According to a release from the RIPCPC, the integration enables providers to offer “better behavioral health services to patients and allows for an improved standard of mental care.”
“For years primary care physicians and behavioral health providers have struggled to interact and communicate with each other for the benefit of their patients. This initiative has integrated the care of both providers within the Patient Centered Medical Home, now developing throughout all RIPCPC practices,” Dr. Al Puerini, president and CEO of RIPCPC, said in prepared remarks.
The cornerstone of the collaboration will be the development of a “Behavioral Health POD of providers,” according to a release. The providers will meet monthly with RIPCPC physicians in order to better coordinate care for their patients. They have also jointly created a Web portal that includes a real-time searchable behavioral health provider database.

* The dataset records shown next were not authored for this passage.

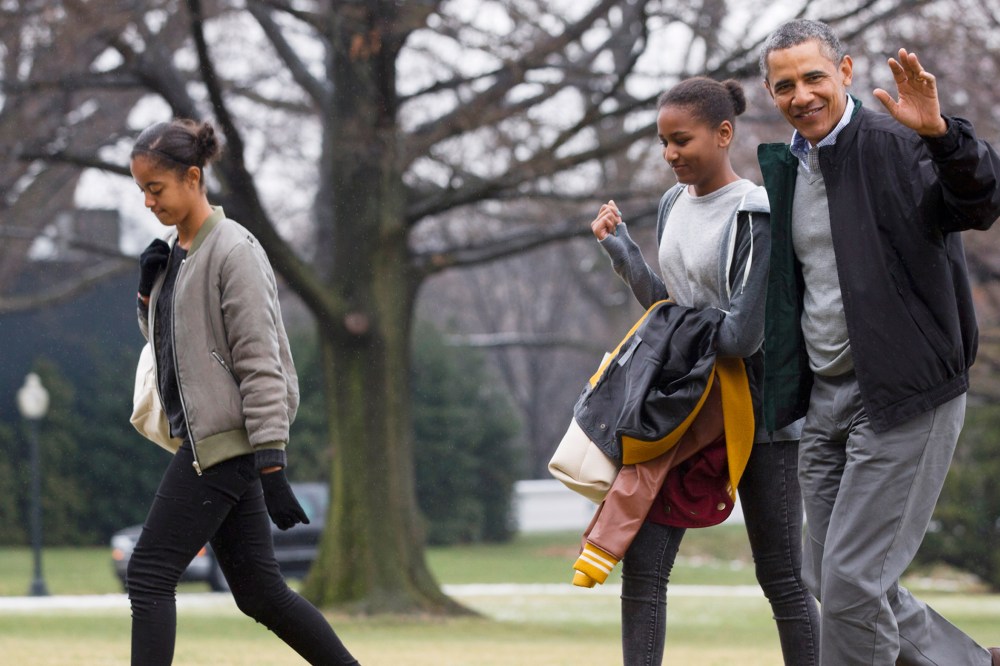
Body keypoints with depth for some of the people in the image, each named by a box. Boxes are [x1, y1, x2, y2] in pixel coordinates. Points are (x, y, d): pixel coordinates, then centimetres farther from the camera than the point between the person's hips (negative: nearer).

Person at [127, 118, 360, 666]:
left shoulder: (232, 251, -12)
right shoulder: (173, 251, 13)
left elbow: (259, 361, -16)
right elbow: (162, 339, 25)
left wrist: (270, 462, -20)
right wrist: (149, 290, 5)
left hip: (226, 441, -9)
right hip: (202, 438, 9)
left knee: (149, 574, -10)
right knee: (259, 592, 9)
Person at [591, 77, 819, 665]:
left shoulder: (758, 217, -16)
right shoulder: (675, 205, 8)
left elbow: (743, 335, -23)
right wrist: (621, 251, 4)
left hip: (760, 413, -7)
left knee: (781, 577, 2)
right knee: (642, 565, -4)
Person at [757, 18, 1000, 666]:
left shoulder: (898, 146, -11)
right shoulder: (786, 170, 13)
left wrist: (939, 132, -43)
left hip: (902, 395, -8)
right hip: (826, 399, 8)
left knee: (853, 578, -9)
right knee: (831, 582, 10)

“This initiative finally facilitates timely behavioral health referrals, whether in crisis or in more routine situations,” Puerini said. “It provides better communication and collaboration between providers. The final and most important result is better mental health care for Rhode Islanders.”
“One of the major factors driving up health care costs is that many individuals continue to make poor choices regarding their lifestyles,” Dr. James P. Curran, chairman at R.I. Behavioral Health Corp., said in a statement. “We at Behavioral Health of Rhode Island, along with our partners, R.I. Primary Care Physicians, believe that we can work together to assist our patients in making better choices which will lead to a healthier lifestyle, and drive down health care costs.”